Any doubts that Mitchell was worth such a hefty payday was answered in the first round of the playoffs this year. He averaged 36.3 points while shooting 51% from 3-point range, five assists and five rebounds. He had two 50-point games and a third where he went over 40.
Yes, the Jazz lost the series, but Mitchell proved he was truly a star. And now he'll be getting paid like it.
The deal is a reward for what he has already done during his time in Utah. He helped the Jazz quickly recover after losing All-Star Gordon Hayward in free agency in 2017, and has led the Jazz to the playoffs in each of his first three years in the league. The new contract is also based on a projection of where the organization thinks Mitchell can go.

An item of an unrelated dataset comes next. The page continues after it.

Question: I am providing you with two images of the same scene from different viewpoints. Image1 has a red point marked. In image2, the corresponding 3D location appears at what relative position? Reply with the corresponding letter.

Mitchell has gotten more efficient and more productive each year he's been in the league. Last season, he averaged a career-high 24 points on career-high shooting numbers. He also averaged career-highs in assists (4.3) and rebounds (4.4) as he made his first All-Star team.
Head coach Quin Snyder noted Mitchell's improvement reading the game, something that was clearly seen during the first round of the playoffs when he had full control of the Jazz offense. And if that's the Mitchell the Jazz get night in and night out, he'll be worth any dollar amount the Jazz can give him.

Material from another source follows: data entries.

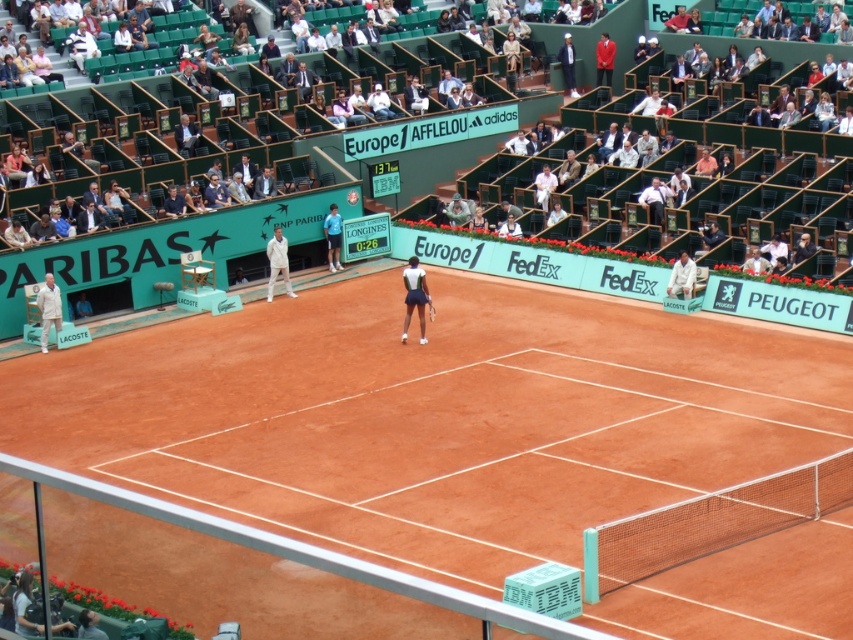
Question: Which object is closer to the camera taking this photo?

Choices:
 (A) white fabric chair at upper right
 (B) white cotton shirt at upper center

Answer: (A)

Question: Is brown clay tennis court at center wider than white clothed person at left?

Choices:
 (A) no
 (B) yes

Answer: (B)

Question: Where is brown clay tennis court at center located in relation to matte black tennis racket at center in the image?

Choices:
 (A) right
 (B) left

Answer: (A)

Question: Which point is closer to the camera taking this photo?

Choices:
 (A) (49, 314)
 (B) (415, 288)

Answer: (B)

Question: Which object appears farthest from the camera in this image?

Choices:
 (A) white fabric jacket at center
 (B) white fabric tennis racket at center
 (C) white clothed person at left
 (D) white fabric chair at upper right

Answer: (A)

Question: Does white clothed person at left have a smaller size compared to white cotton shirt at upper center?

Choices:
 (A) no
 (B) yes

Answer: (B)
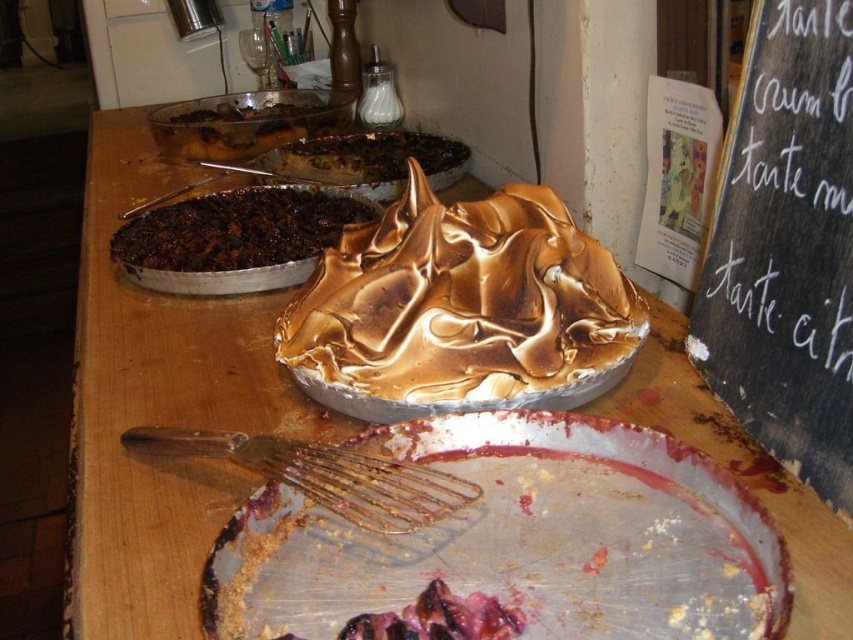
Between point (426, 577) and point (245, 221), which one is positioned behind?

Point (245, 221)

Can you confirm if metallic silver platter at center is positioned above dark brown crumbly pie at upper left?

No, metallic silver platter at center is not above dark brown crumbly pie at upper left.

Which is behind, point (474, 531) or point (183, 221)?

Positioned behind is point (183, 221).

Find the location of a particular element. This screenshot has height=640, width=853. metallic silver platter at center is located at coordinates (518, 540).

Which is more to the left, black chalkboard at upper right or gold metallic whisk at center?

Positioned to the left is gold metallic whisk at center.

Who is taller, black chalkboard at upper right or gold metallic whisk at center?

With more height is black chalkboard at upper right.

Between point (833, 244) and point (445, 506), which one is positioned in front?

Positioned in front is point (445, 506).

At what (x,y) coordinates should I click in order to perform the action: click on black chalkboard at upper right. Please return your answer as a coordinate pair (x, y). This screenshot has height=640, width=853. Looking at the image, I should click on (786, 248).

Does golden brown meringue at center have a smaller size compared to charred rubberized meat at center?

Actually, golden brown meringue at center might be larger than charred rubberized meat at center.

Is golden brown meringue at center positioned behind charred rubberized meat at center?

Yes, it is behind charred rubberized meat at center.

Identify the location of golden brown meringue at center. The image size is (853, 640). (462, 307).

And if you ask Mitchell, he's got more in him.
"I can't lie to you, I kind of was surprised a little of the things that I've done and accomplished," Mitchell said following the playoffs. "But there's nothing I haven't worked on. There were criticisms of what I could do on the offensive and defensive end, and I feel like I've took a step in that right direction. This isn't the last of it. This is me scratching the surface.
"I know what I can do; I know what I worked for. I know how hard I work, and I know how hard this team has worked, And this won't be the end of it, and that's really what's fueling me — because this ain't the end."
His teammates agree. It didn't take long for Jordan Clarkson, who the Jazz re-signed when free agency opened up on Friday after trading for him last December, to realize how special Mitchell was as a player and as a teammate. The Jazz also brought back Derrick Favors after spending last season with the New Orleans Pelicans.
"He's going to go on and lead a team to hopefully a championship one day," Clarkson said. "He's just done a great job as a leader; and him being emotional and seeing all that, that's because you have big games, you put it all out there on the line, laid it out there every time we played. He stuck with us and stayed with us and it's the best sign I've seen as a leader."
A leader that is going to be sticking around for a while.
The Jazz are also trying to get an extension done for Rudy Gobert, who is entering the final year of his contract. Due to winning two Defensive Player of the Year awards and getting an All-NBA nod, Gobert is eligible to receive a supermax extension. Such an extension would pay him roughly $247.3 million over five seasons. Utah, though, isn't expected to offer the full supermax to the All-Star center, but Gobert should still be in line for a hefty raise.